— WHAT IS BEING ASKED —
Could you repeat word for word only the lines from the one containing "(КАНИСТРА 20 Л)" to the last line of the data below?
-------- RECORDS SUPPLIED --------
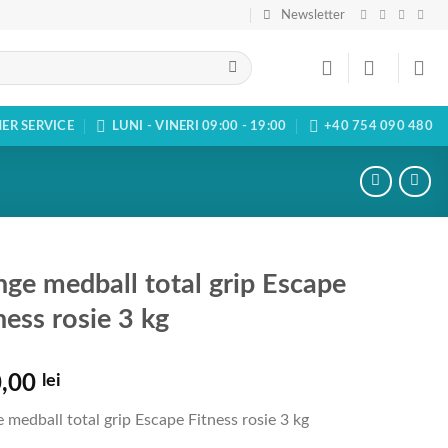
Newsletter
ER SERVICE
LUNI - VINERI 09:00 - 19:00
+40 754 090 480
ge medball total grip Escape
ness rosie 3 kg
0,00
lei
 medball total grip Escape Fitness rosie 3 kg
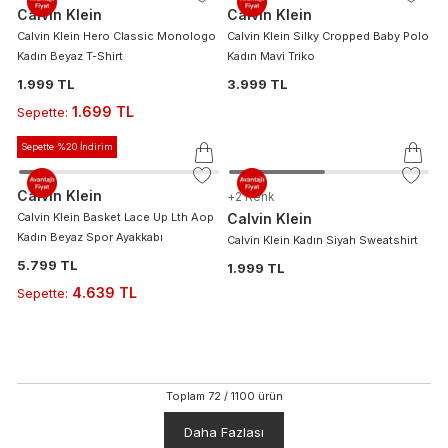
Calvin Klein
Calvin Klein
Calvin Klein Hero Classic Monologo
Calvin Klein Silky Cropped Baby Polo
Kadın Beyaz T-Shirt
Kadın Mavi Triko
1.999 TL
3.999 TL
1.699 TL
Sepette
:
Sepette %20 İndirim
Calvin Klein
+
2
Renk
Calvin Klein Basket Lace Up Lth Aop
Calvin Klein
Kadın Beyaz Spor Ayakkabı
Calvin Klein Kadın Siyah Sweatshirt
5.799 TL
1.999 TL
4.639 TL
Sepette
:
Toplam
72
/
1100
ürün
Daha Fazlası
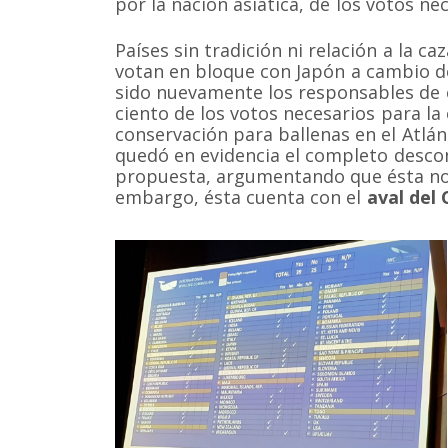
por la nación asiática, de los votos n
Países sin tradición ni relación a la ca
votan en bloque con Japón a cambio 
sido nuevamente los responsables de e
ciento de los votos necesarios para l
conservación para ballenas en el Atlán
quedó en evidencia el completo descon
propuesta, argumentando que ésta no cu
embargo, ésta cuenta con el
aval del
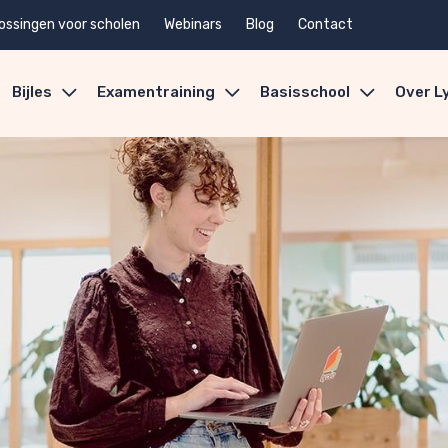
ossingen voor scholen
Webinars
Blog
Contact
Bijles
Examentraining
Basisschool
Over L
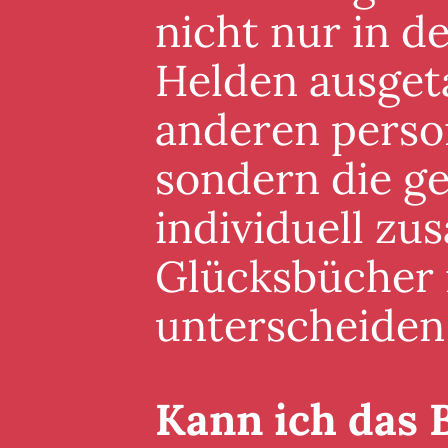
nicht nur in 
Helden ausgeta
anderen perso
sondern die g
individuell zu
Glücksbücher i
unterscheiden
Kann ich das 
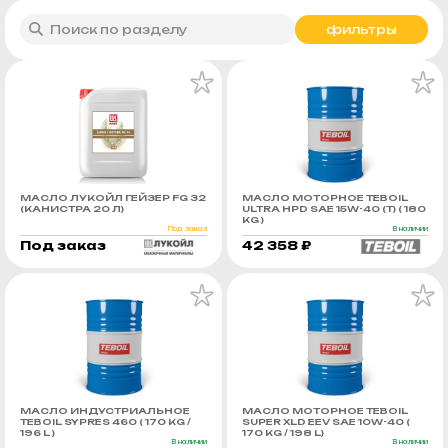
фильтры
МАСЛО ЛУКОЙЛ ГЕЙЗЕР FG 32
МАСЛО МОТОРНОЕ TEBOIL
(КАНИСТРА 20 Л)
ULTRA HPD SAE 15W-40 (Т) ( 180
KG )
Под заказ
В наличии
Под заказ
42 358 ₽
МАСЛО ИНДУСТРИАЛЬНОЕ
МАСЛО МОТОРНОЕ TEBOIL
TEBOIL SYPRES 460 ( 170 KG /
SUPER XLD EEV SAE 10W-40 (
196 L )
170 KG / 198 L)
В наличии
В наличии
--------
— SOLUTION TO THE PROBLEM —
(КАНИСТРА 20 Л)
ULTRA HPD SAE 15W-40 (Т) ( 180
KG )
Под заказ
В наличии
Под заказ
42 358 ₽
МАСЛО ИНДУСТРИАЛЬНОЕ
МАСЛО МОТОРНОЕ TEBOIL
TEBOIL SYPRES 460 ( 170 KG /
SUPER XLD EEV SAE 10W-40 (
196 L )
170 KG / 198 L)
В наличии
В наличии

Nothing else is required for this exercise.